La collaborazione internazionale è la porta d'accesso per partecipare in modo attivo ai grandi processi innovativi, e non solo subirne le conseguenze. Ho qualche riserva sulla possibilità che questa collaborazione possa essere costruita sulle vie burocratiche e sulla contrattazione tra governi. E' certo più rapida e più produttiva la via degli accordi tra imprese. E devo dire francamente che questa via, oggi, mi sembra più proficua e più facilmente percorribile tra le due sponde dell'Atlantico che all'interno dell'Europa.
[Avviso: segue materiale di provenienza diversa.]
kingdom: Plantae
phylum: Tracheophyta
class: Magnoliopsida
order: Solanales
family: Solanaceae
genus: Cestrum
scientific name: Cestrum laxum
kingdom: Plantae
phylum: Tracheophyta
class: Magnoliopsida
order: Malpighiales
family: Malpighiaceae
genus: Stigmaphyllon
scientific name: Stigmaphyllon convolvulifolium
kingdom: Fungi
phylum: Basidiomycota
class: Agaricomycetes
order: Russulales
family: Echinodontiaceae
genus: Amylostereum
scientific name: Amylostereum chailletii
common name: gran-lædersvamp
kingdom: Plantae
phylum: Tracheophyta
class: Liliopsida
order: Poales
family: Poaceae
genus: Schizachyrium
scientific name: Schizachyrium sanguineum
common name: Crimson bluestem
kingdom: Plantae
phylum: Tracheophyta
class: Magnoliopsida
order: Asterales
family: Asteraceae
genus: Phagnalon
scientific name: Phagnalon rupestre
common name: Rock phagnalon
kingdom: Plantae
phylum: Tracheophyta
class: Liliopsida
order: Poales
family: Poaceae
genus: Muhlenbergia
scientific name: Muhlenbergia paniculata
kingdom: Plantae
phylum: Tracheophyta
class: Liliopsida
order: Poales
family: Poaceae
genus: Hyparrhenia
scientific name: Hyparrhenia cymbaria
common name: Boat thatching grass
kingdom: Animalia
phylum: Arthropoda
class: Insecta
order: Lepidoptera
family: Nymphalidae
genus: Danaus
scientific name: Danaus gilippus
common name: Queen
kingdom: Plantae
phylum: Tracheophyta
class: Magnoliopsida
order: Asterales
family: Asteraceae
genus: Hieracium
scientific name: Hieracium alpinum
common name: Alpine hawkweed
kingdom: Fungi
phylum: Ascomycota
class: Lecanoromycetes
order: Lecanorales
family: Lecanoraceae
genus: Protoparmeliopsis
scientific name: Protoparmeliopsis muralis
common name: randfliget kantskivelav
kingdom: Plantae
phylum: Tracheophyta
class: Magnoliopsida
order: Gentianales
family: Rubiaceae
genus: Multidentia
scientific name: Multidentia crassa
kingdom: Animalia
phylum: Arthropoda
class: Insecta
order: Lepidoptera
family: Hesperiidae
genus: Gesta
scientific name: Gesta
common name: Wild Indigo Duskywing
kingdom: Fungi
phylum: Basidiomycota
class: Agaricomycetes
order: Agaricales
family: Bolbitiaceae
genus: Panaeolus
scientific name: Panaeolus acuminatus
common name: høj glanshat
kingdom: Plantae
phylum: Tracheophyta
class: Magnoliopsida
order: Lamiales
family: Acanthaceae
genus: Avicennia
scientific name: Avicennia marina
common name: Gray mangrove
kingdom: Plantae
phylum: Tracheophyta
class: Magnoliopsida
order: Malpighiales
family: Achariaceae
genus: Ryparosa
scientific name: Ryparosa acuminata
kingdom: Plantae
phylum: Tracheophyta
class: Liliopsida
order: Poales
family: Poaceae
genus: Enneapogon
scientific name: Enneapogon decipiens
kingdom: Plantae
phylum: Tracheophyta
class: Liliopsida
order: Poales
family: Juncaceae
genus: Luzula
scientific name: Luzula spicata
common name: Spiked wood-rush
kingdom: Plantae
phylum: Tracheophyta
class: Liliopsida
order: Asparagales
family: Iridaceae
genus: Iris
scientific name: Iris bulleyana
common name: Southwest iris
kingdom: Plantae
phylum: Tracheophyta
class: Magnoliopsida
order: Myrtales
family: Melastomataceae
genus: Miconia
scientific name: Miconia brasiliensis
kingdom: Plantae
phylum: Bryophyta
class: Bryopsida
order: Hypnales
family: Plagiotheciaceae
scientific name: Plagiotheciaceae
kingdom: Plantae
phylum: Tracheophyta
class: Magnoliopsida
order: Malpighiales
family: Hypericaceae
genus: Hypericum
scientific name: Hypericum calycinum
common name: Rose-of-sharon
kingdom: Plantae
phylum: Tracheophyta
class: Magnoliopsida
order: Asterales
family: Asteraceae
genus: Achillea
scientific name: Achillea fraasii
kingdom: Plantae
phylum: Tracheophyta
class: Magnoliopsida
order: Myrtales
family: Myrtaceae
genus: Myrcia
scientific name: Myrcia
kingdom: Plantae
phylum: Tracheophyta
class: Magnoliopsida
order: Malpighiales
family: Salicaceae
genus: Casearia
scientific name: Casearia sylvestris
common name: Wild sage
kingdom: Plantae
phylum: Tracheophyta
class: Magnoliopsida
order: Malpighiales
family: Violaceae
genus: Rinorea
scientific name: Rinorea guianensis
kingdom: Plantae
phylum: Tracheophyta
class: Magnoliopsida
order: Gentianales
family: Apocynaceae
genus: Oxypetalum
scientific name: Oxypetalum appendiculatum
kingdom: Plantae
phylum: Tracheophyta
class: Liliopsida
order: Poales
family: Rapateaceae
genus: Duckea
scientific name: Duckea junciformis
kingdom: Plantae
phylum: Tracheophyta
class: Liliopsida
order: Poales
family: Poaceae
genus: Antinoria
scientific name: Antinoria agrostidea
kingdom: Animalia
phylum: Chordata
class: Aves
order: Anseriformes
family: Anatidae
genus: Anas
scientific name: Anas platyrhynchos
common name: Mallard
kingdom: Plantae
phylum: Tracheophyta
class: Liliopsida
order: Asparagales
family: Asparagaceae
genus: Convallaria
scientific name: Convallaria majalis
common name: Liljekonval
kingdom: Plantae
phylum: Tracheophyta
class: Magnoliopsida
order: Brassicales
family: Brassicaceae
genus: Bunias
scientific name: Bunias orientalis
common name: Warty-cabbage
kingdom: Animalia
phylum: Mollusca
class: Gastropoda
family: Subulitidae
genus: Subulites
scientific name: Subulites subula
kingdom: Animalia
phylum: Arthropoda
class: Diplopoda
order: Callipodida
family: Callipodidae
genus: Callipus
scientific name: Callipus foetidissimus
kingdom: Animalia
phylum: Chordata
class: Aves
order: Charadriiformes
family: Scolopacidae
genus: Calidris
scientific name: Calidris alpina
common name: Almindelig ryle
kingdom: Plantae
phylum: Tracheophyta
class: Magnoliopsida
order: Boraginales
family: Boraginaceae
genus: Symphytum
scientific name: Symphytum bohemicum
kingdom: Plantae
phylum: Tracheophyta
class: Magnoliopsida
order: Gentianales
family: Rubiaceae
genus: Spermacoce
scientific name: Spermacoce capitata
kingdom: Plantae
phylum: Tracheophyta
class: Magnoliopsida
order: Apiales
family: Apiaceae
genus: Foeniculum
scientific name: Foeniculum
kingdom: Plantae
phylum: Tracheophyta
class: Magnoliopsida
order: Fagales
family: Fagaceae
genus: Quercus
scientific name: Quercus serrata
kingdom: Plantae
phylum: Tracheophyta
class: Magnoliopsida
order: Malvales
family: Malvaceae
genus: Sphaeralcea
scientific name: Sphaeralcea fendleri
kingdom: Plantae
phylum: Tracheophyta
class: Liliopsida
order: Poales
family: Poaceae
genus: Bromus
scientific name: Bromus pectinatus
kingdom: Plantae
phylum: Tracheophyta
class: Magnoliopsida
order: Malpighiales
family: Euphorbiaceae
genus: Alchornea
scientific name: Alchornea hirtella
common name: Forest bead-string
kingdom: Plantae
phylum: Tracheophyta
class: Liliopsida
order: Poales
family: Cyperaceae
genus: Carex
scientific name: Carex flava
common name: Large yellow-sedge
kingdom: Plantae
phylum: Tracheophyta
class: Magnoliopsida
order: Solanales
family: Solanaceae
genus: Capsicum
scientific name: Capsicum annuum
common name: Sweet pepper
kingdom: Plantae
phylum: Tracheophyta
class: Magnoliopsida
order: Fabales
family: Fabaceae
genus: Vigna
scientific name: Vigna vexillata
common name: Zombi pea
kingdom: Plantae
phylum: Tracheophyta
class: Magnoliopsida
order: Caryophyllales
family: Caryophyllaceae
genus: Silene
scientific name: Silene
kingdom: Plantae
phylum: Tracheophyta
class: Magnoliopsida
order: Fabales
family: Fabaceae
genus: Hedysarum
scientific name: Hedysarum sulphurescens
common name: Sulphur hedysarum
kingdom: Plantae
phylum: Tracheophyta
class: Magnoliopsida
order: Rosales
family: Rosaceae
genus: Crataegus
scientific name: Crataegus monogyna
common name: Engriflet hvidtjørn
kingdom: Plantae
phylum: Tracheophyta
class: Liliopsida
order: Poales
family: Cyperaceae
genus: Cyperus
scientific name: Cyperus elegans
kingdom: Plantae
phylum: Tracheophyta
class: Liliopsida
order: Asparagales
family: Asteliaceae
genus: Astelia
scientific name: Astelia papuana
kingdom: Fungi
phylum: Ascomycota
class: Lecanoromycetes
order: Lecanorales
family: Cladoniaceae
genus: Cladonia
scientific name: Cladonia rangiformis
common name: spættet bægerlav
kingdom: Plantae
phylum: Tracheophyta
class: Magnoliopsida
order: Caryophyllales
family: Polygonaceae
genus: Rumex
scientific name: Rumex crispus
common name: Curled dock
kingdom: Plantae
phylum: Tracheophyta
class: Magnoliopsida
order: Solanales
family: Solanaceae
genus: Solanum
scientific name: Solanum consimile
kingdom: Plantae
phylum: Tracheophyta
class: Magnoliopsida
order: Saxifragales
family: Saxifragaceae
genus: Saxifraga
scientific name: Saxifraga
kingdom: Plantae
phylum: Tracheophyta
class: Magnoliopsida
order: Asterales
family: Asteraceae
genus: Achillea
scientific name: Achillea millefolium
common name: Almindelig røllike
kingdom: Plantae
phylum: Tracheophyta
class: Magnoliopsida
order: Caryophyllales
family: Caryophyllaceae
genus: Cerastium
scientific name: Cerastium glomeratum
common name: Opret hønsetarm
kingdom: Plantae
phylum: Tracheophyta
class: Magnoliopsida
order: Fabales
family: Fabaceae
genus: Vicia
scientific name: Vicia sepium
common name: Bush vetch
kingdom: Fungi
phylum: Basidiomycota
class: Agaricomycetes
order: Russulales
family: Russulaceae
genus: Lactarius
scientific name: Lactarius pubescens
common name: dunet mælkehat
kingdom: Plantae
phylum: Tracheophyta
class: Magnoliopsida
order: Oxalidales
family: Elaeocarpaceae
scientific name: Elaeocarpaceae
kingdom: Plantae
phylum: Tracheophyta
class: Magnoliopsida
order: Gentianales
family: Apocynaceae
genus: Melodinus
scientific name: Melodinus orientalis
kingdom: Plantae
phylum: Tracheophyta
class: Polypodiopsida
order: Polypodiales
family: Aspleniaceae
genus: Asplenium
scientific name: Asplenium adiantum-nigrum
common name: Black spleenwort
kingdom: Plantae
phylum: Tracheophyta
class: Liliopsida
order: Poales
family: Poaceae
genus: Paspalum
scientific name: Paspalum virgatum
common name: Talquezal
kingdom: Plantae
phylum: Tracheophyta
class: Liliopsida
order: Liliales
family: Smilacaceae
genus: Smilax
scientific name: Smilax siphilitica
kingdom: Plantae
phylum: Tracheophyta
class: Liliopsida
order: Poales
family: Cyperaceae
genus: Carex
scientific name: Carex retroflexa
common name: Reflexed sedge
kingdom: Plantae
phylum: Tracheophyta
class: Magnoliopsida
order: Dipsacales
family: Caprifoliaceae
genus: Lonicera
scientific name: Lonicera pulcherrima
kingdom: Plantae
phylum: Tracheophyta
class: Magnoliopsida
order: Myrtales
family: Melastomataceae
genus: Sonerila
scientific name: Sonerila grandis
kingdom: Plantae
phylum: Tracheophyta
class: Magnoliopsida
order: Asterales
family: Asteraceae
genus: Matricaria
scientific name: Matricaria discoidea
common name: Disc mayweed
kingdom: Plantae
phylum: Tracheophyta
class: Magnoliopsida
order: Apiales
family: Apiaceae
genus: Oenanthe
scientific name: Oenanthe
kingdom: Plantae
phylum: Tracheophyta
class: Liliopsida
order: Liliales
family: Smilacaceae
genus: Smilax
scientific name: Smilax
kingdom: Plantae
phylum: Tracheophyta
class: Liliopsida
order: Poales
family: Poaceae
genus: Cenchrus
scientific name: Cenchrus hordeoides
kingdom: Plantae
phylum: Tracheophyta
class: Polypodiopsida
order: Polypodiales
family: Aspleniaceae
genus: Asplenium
Naturalmente è importante ricercare le alleanze giuste; è importante valutarne attentamente le conseguenze; è importante soprattutto essere nelle condizioni di poter rinunciare a prospettive che non siano di certo e scambievole vantaggio. Certo, avrete seguito le recenti vicende della trattativa per un accordo tra la Fiat e la Ford. Quando abbiamo constatato che le divergenze di vedute erano tali, da non portare a una conclusione positiva, abbiamo preso atto con rammarico che entrambe le aziende avevano perso una valida opportunità. Ma abbiamo avuto anche la soddisfazione di constatare che potevamo prendere la nostra decisione senza alcun condizionamento economico o finanziario.
Resta il fatto che la via degli accordi internazionali è la sola che può consentire all'industria di un paese come il nostro di costruire prospettive di espansione certe e durevoli. E' su questa strada che dobbiamo camminare con decisione.
Ho creduto che fosse importante fare alcune considerazioni realistiche sulla situazione del nostro paese. Alcune ragioni mi hanno indotto a farlo. Certi comportamenti di politica economica che sembrano non tener conto della nostra dipendenza dall'economia internazionale. Certe interpretazioni dei fatti del mondo mi sembrano misurate esclusivamente sul nostro limitato orizzonte.
La mia convinzione è che dobbiamo riferirci alla realtà qual essa è, anziché a come ce la figuriamo o come la desideriamo. Solo così possiamo aspettarci di essere più autorevoli e più credibili. Possiamo pensare di risolvere i nostri problemi economici e di utilizzare con piena efficacia le nostre risorse. Possiamo aspirare ad appartenere a pieno titolo alla società occidentale, che è la vocazione della nostra storia, della nostra cultura, del nostro lavoro.